A three-time MSU graduate, Hill said he wants to emulate the impactful mentorship he felt as an undergrad. Being able to pique students’ curiosity and help them find paths to success is just another aspect that makes his job incredibly worth it.

“I love finding ways for others to succeed,” he said. “I always felt I was very fortunate because Dr. Brown reached out to me about graduate school. I felt that I was in the right place at the right time. But that wasn’t it.

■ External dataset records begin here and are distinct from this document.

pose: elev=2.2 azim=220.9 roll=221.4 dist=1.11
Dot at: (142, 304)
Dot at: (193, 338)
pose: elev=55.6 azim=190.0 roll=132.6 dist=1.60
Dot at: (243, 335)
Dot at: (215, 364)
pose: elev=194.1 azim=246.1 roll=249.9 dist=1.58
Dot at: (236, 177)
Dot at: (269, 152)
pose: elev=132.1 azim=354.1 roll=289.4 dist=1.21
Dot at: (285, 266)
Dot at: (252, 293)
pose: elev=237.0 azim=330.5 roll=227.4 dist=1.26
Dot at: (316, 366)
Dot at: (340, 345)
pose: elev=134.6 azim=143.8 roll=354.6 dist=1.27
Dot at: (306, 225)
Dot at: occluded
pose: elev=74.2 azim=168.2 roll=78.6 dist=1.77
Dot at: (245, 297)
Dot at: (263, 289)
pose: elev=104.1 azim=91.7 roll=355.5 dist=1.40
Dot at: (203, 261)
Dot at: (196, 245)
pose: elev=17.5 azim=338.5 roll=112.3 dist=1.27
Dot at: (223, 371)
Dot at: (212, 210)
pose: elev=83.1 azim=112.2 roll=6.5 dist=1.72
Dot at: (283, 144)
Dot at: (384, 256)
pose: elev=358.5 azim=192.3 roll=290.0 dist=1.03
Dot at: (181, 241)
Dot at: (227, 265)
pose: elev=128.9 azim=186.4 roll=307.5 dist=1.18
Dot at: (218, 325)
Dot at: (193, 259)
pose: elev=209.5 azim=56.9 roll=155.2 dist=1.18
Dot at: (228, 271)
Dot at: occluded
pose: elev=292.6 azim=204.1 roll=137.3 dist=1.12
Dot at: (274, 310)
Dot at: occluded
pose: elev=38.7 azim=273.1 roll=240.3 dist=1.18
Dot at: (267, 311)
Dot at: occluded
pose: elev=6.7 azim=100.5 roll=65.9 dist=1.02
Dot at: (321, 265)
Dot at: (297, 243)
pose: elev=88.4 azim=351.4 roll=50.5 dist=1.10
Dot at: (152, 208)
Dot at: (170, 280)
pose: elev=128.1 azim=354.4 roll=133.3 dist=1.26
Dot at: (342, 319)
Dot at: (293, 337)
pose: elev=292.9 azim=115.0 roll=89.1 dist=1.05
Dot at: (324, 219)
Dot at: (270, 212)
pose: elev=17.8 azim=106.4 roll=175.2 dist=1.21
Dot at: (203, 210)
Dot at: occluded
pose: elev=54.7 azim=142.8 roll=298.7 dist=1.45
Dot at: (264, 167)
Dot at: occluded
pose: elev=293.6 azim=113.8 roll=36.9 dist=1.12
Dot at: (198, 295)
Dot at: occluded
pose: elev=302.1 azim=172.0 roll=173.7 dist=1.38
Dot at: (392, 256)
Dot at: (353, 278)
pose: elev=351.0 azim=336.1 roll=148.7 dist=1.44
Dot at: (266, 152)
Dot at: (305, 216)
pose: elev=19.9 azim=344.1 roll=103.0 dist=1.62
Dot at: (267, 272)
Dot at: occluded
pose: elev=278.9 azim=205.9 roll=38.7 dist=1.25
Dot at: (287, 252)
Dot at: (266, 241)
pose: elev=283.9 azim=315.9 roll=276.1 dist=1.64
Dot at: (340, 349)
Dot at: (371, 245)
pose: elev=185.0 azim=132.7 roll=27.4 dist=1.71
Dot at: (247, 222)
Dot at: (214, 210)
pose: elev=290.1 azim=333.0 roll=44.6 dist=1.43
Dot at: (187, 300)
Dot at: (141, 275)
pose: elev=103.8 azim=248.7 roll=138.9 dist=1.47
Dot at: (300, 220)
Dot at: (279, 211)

“He didn’t grab the first person that walked by. He saw something in me,” Hill continued. “Now I’ve been able to do that and there’s no better feeling than seeing somebody grow and mature, and plugging them into the right thing.”

What his predecessor and mentor did for him, Hill has passed on to museum research associate and Starkville native Shelby Grice. As an undergrad, Hill helped her land a student-worker role, where she quickly fell in love with taxonomy, the science of describing and classifying organisms.

“This was something I could really sink my teeth into,” Grice said. “It’s such a deep field. Surface knowledge doesn’t even begin to explain it.”

Grice remembers her first time in the field—sweeping Sumter Prairies in Alabama. She found a specimen she recognized, but it was one that Hill, despite visiting the site countless times for 20 years, had never encountered in the region.

“I’d never seen a more flabbergasted look on his face,” she said with a laugh. “It ended up being a new state record for Alabama. It was funny to both of us that on my very first trip, I’d make this discovery. Just like he did as a student.”

Along with other graduate students, Grice has traveled with Hill across the country, stopping in Texas and Arizona, collecting specimens, and making pit stops to stretch their legs and sweep through roadside grasslands just in case something interesting was hiding there.

“No matter where we were, everything we found in the field, JoVonn knew,” Grice said. “He could tell us their entire background. He comes out in the field with his utility belt and supplies and looks just like Batman.”

But for all his experience and discoveries, she said, Hill remains humble.

“He doesn’t brag at all,” she said. “He’s very good at what he does, and he’s made a ton of discoveries that have contributed so much to Mississippi State. It feels surreal to work and learn from him. I’ve made all these connections in entomology because of him. He’s the reason I’m here.”